The collective work represented in this session responds to reports that the United States’ competitive advantage lies in its role as a technological innovation leader and to proposals that individual interest in innovation should be fostered early to avoid stereotypes and other impediments to entering the innovation pipeline. Unfortunately, young children, especially those from culturally and linguistically diverse backgrounds, often miss learning opportunities in which their curiosity about the natural and human-made world could serve as leverage to improve their school readiness, transition to school, motivation to engage with STEM, and future achievement. A major challenge to improving the STEM educational offerings for all young children, however, is that STEM does not occur in U.S. preschools in any substantial way.

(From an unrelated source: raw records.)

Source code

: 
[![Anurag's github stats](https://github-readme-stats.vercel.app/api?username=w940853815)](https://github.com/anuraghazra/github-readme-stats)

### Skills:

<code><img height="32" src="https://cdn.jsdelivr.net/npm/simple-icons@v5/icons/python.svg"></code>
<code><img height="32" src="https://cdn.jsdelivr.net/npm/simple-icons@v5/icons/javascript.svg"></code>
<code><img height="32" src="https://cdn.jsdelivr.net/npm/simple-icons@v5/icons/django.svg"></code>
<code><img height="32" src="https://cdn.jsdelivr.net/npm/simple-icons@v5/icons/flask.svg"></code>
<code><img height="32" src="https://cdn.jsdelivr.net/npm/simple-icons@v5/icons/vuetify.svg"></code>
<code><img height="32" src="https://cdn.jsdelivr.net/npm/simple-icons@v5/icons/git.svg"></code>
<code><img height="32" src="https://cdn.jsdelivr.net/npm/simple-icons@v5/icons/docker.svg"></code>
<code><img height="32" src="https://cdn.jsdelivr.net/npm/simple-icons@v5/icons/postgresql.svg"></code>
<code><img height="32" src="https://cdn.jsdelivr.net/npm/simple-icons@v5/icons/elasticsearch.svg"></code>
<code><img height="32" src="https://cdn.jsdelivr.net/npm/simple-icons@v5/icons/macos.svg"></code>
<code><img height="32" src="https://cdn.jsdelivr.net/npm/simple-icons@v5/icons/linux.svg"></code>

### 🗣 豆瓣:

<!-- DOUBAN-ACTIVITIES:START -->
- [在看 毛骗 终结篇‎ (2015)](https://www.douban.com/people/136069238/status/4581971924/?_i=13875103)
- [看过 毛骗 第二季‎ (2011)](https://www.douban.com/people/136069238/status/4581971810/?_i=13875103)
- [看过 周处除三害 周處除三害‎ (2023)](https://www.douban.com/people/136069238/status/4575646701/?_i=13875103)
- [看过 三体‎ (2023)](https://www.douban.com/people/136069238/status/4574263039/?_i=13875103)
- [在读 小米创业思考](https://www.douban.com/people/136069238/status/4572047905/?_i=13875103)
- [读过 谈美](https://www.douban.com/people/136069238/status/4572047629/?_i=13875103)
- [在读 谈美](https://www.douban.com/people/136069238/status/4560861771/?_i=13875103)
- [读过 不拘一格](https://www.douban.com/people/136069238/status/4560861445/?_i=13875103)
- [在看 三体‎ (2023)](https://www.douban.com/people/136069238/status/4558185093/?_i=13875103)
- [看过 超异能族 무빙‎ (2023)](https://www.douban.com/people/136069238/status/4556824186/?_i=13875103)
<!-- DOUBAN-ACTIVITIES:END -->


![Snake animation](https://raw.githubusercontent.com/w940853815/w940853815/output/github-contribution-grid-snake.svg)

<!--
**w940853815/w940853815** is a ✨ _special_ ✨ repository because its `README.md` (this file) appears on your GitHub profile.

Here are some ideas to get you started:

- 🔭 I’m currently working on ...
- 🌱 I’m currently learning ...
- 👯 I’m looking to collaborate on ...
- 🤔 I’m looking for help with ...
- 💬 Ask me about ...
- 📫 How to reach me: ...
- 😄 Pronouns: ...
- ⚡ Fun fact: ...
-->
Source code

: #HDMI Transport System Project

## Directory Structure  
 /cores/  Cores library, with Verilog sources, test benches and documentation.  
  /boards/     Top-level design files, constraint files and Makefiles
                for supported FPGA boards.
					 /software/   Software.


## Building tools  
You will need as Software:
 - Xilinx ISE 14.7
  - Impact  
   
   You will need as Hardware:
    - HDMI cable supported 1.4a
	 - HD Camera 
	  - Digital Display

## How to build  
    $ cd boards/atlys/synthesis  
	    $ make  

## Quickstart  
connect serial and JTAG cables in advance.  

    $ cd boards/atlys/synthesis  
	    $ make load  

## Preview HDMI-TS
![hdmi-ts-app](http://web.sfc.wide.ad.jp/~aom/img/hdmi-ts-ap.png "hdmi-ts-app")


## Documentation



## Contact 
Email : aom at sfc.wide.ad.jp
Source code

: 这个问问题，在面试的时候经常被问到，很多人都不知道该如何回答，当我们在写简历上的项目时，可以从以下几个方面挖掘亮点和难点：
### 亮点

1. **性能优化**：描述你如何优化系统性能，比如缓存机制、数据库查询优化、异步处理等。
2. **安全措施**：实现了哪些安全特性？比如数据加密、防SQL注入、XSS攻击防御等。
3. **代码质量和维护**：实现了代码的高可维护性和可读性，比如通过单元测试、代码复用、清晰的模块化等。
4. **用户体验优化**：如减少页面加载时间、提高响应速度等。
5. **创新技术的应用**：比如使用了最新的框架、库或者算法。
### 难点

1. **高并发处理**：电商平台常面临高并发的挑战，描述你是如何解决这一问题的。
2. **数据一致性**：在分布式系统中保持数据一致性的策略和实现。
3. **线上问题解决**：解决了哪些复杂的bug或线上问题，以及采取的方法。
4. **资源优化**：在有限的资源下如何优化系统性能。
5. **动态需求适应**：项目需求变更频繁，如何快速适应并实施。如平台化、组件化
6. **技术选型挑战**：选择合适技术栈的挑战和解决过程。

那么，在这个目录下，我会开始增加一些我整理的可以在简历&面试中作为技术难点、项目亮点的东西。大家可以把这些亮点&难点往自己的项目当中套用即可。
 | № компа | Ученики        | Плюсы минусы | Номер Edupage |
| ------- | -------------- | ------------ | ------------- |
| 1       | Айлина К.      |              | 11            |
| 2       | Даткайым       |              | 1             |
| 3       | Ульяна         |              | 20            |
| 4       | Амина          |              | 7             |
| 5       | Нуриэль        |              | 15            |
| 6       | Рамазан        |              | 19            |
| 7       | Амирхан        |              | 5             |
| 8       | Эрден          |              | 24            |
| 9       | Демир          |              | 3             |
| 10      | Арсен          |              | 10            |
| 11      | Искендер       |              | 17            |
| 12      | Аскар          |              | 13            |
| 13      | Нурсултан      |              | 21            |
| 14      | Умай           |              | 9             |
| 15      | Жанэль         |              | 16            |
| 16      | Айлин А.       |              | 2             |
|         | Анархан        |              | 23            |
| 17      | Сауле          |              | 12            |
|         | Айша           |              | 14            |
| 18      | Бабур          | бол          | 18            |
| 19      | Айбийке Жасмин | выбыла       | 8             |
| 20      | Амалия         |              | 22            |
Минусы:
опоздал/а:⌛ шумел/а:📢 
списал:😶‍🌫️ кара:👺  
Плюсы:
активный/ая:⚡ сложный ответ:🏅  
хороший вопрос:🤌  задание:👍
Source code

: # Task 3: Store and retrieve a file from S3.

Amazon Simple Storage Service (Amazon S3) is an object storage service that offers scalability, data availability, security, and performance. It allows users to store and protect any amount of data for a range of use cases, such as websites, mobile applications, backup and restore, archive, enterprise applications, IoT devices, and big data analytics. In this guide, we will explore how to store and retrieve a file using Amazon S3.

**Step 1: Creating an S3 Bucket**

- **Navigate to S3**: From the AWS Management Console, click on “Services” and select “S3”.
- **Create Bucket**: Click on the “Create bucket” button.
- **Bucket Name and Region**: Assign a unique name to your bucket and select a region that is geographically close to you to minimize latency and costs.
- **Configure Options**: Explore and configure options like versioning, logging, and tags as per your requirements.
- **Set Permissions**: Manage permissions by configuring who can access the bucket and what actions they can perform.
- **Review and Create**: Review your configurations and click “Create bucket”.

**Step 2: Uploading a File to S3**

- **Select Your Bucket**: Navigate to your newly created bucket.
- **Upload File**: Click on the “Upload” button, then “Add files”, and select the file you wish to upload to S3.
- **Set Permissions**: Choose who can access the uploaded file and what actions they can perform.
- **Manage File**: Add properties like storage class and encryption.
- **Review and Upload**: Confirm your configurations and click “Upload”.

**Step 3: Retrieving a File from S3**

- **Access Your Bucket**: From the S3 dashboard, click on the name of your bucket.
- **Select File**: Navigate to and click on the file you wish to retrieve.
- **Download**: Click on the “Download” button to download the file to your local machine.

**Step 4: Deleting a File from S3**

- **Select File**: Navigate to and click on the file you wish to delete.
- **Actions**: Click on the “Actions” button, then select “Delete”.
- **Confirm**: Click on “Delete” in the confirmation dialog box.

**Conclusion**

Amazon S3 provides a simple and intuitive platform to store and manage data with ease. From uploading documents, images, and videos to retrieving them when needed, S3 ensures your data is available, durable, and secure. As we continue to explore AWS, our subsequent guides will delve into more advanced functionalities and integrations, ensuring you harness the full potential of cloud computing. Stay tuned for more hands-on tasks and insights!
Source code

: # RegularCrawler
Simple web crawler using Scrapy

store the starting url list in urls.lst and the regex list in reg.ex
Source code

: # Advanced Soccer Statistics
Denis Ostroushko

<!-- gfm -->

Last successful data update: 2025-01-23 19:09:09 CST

This session features a poster symposium that brings together critical expertise about how to provide teachers with supports for motivating children’s engagement with STEM in and out of the classroom and how to develop curricula that extend children’s natural curiosity and build purposefully on their informal STEM learning experiences. In the time allotted, participants visit six posters and discuss with the authors informally, followed by a discussant response and a substantial Q & A period between the audience and the project leaders. The discussant provides an overview of common themes across the posters and considers implications regarding curriculum and professional development approaches promoting the STEM learning of diverse groups of students served by preschools across our nation.